-------- Source material

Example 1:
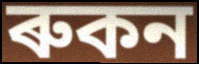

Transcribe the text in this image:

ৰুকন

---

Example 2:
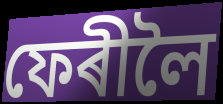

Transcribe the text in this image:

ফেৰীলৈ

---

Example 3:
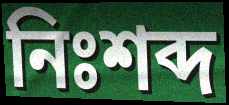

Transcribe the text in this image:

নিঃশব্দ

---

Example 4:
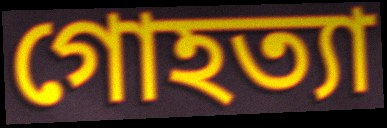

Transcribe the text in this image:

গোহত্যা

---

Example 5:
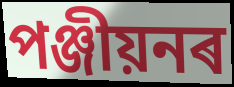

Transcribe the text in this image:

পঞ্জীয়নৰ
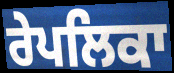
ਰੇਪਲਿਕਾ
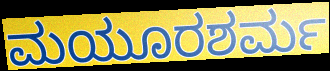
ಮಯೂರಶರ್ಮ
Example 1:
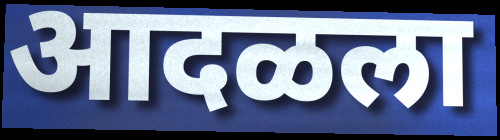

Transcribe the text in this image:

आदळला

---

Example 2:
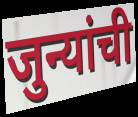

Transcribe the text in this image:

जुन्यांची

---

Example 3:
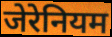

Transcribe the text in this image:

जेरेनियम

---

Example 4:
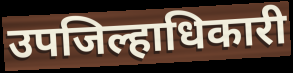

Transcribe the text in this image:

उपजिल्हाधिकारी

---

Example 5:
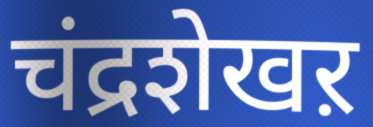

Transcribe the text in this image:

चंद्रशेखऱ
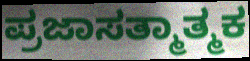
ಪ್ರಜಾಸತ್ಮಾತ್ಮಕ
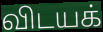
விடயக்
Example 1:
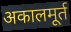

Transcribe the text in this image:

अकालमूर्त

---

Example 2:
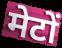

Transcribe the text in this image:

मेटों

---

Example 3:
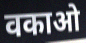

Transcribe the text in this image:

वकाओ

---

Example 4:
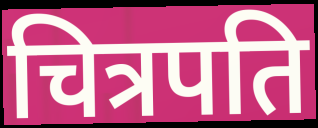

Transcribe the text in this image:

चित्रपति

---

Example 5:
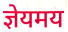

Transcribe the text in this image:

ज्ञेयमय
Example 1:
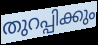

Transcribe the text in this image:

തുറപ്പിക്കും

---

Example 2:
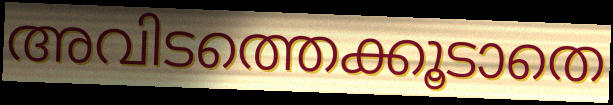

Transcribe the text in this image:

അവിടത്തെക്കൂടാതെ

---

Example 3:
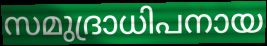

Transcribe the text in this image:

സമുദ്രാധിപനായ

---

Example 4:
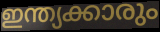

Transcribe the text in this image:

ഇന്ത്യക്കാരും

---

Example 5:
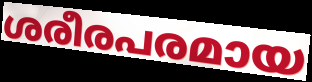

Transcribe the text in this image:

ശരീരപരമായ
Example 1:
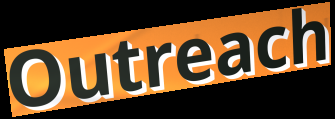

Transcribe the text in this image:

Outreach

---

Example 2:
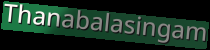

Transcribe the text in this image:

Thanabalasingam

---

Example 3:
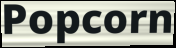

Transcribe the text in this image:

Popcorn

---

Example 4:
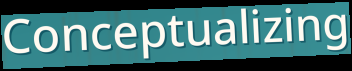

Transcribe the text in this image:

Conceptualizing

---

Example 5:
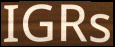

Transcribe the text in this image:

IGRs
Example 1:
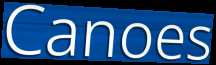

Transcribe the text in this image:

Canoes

----------------

▶ Task directions
Reproduce all of the material above verbatim, line by line, leaving out the pictures.

▶ Result of this exercise
Example 1:

Transcribe the text in this image:

ৰুকন

---

Example 2:

Transcribe the text in this image:

ফেৰীলৈ

---

Example 3:

Transcribe the text in this image:

নিঃশব্দ

---

Example 4:

Transcribe the text in this image:

গোহত্যা

---

Example 5:

Transcribe the text in this image:

পঞ্জীয়নৰ
ਰੇਪਲਿਕਾ
ಮಯೂರಶರ್ಮ
Example 1:

Transcribe the text in this image:

आदळला

---

Example 2:

Transcribe the text in this image:

जुन्यांची

---

Example 3:

Transcribe the text in this image:

जेरेनियम

---

Example 4:

Transcribe the text in this image:

उपजिल्हाधिकारी

---

Example 5:

Transcribe the text in this image:

चंद्रशेखऱ
ಪ್ರಜಾಸತ್ಮಾತ್ಮಕ
விடயக்
Example 1:

Transcribe the text in this image:

अकालमूर्त

---

Example 2:

Transcribe the text in this image:

मेटों

---

Example 3:

Transcribe the text in this image:

वकाओ

---

Example 4:

Transcribe the text in this image:

चित्रपति

---

Example 5:

Transcribe the text in this image:

ज्ञेयमय
Example 1:

Transcribe the text in this image:

തുറപ്പിക്കും

---

Example 2:

Transcribe the text in this image:

അവിടത്തെക്കൂടാതെ

---

Example 3:

Transcribe the text in this image:

സമുദ്രാധിപനായ

---

Example 4:

Transcribe the text in this image:

ഇന്ത്യക്കാരും

---

Example 5:

Transcribe the text in this image:

ശരീരപരമായ
Example 1:

Transcribe the text in this image:

Outreach

---

Example 2:

Transcribe the text in this image:

Thanabalasingam

---

Example 3:

Transcribe the text in this image:

Popcorn

---

Example 4:

Transcribe the text in this image:

Conceptualizing

---

Example 5:

Transcribe the text in this image:

IGRs
Example 1:

Transcribe the text in this image:

Canoes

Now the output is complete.